Head of School Chris Kolovos On Yesterday’s Events in Washington

Dear BUA Family,

The images from the assault on the Capitol yesterday have stayed with me, and I imagine the same is true for many of you. There is something particularly upsetting about seeing rioters breaking Capitol windows, parading through the Statuary Hall unchecked, waving a Confederate flag near the entrance to the Senate, vandalizing Congressional offices, and posing for pictures on the dais of the Senate floor.

The Capitol is as close as we come to a national sacred space. Generations of American middle schoolers, including students now at BUA, have made the annual pilgrimage to Washington, DC to visit the Capitol, the Supreme Court, and the monuments on the National Mall. Even as an adult and student of history — familiar with both the beautiful, groundbreaking steps forward our country has taken in those halls and the ugliness of some of the policies and rhetoric that has come from those chambers — I can’t help but feel a sense of wonder when I visit. I think that’s why yesterday’s images made such an impact. Yesterday’s rioters momentarily pierced my vision of the Capitol as a safe, sacred space and upset my equilibrium.


Within a few hours, members of Congress were back on the floor going about the people’s business, condemning the riots and fulfilling their symbolic role in affirming the will of the people in the presidential election. Waking to the news that Congress had certified the election brought me more balance. We are moving back to normal.

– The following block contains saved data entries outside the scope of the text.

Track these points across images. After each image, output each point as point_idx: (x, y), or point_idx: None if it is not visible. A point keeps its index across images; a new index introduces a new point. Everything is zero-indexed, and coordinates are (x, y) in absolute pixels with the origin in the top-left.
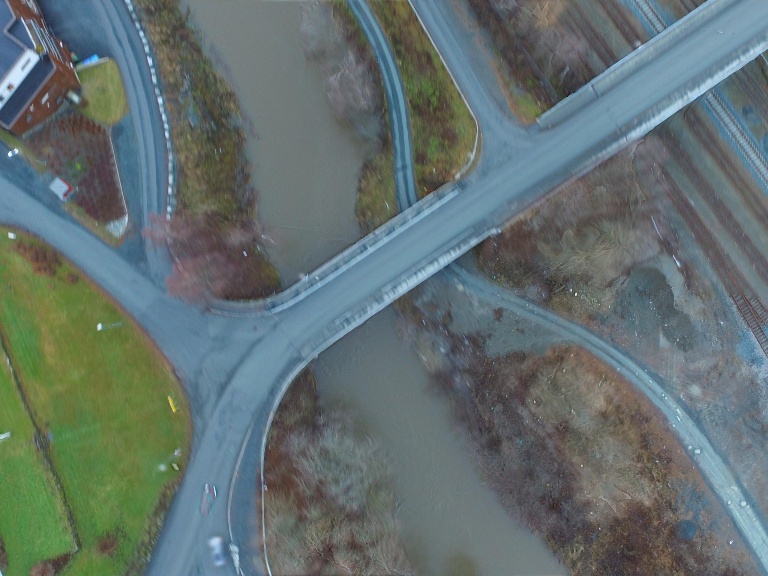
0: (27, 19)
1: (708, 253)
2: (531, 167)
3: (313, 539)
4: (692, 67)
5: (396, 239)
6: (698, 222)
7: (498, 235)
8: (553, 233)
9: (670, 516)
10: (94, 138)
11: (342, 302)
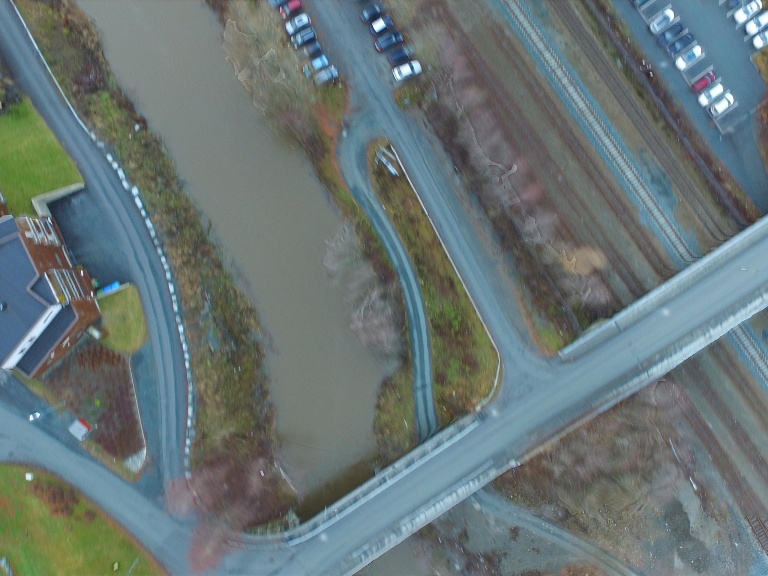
0: (50, 266)
1: (724, 475)
2: (552, 399)
3: None
4: (715, 304)
5: (415, 471)
6: (715, 444)
7: (517, 466)
8: (573, 478)
9: None
10: (114, 369)
11: (360, 534)
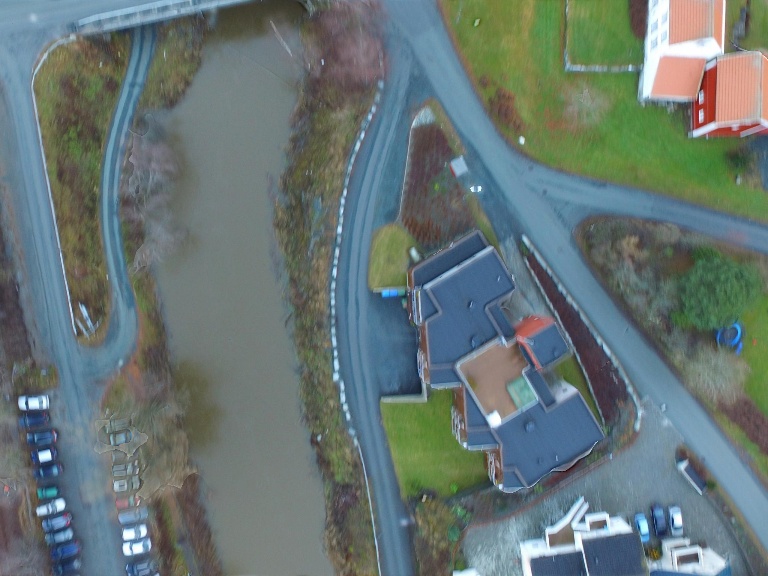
0: None
1: None
2: None
3: None
4: None
5: None
6: None
7: None
8: None
9: None
10: (415, 214)
11: None
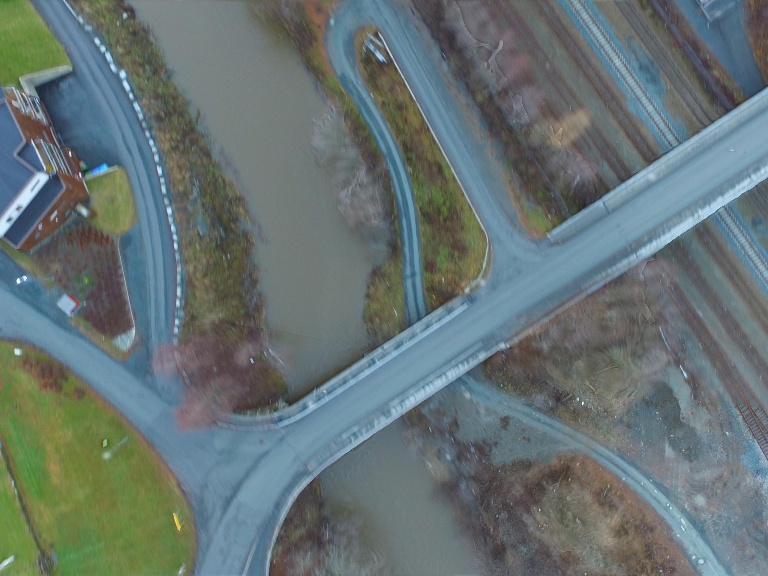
0: (37, 137)
1: (715, 364)
2: (541, 281)
3: None
4: (703, 185)
5: (404, 353)
6: (706, 333)
7: (506, 349)
8: (562, 354)
9: None
10: (102, 249)
11: (349, 416)
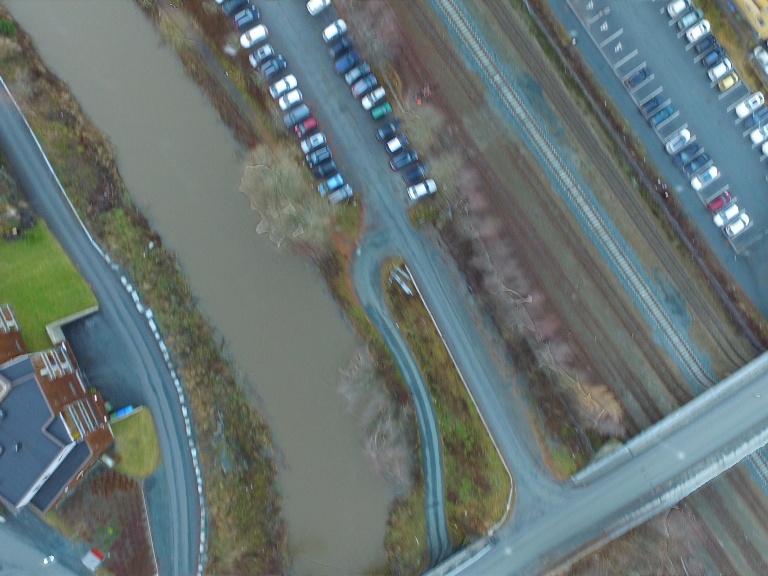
0: (64, 401)
1: None
2: (564, 523)
3: None
4: (729, 431)
5: None
6: (727, 563)
7: None
8: None
9: None
10: (126, 495)
11: None
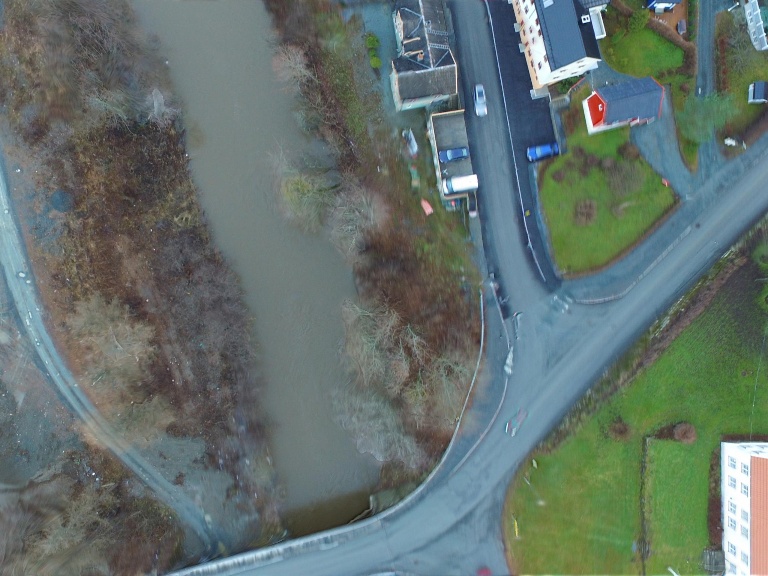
0: None
1: None
2: None
3: (423, 394)
4: None
5: None
6: None
7: (150, 573)
8: (90, 574)
9: (74, 223)
10: None
11: (325, 560)
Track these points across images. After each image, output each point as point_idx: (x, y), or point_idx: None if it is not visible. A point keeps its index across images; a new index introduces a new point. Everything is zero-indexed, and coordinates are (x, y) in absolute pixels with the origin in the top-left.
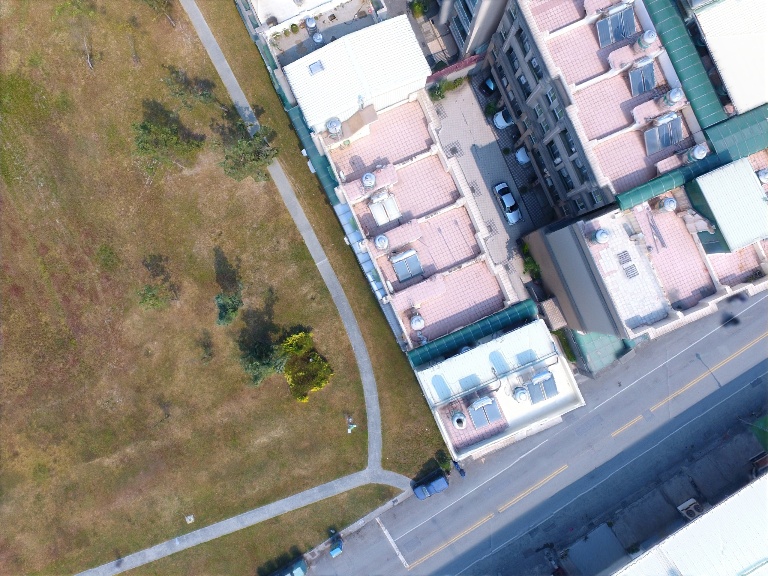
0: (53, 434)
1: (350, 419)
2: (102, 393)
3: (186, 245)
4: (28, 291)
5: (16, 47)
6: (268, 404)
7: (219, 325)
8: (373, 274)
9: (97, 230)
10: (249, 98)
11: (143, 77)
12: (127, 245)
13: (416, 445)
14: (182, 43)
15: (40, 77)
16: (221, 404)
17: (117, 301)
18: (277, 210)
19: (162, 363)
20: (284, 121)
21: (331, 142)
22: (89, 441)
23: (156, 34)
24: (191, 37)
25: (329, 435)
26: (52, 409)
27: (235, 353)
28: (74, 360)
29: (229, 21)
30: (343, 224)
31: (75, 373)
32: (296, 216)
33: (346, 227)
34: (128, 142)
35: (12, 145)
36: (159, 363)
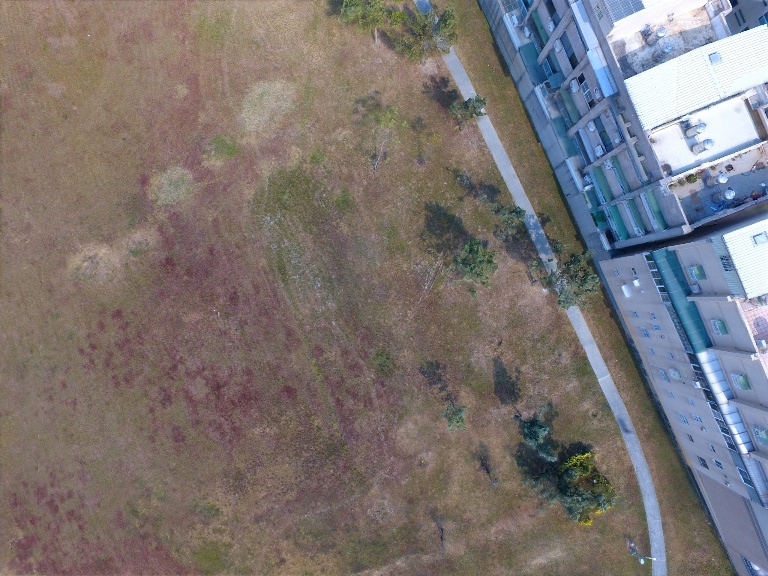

We welcome students back to campus today. Like always, their teachers and I are here for them. If students want to talk about yesterday’s events, these extraordinary adults who know and love them will listen and help them process. And while we are not a partisan institution, there is nothing partisan about denouncing yesterday’s violence. The assault on the Capitol was wildly misaligned with our nation’s values and the core values of this school, most notably our commitment to a caring, inclusive community and our celebration of reasoned inquiry.

So, today, we return to our school rituals: class discussions, labs, hallway conversations, club meetings. There is comfort in those rituals. We will also find strength in community and weather this new challenge–like all the others in a most unusual school year–together.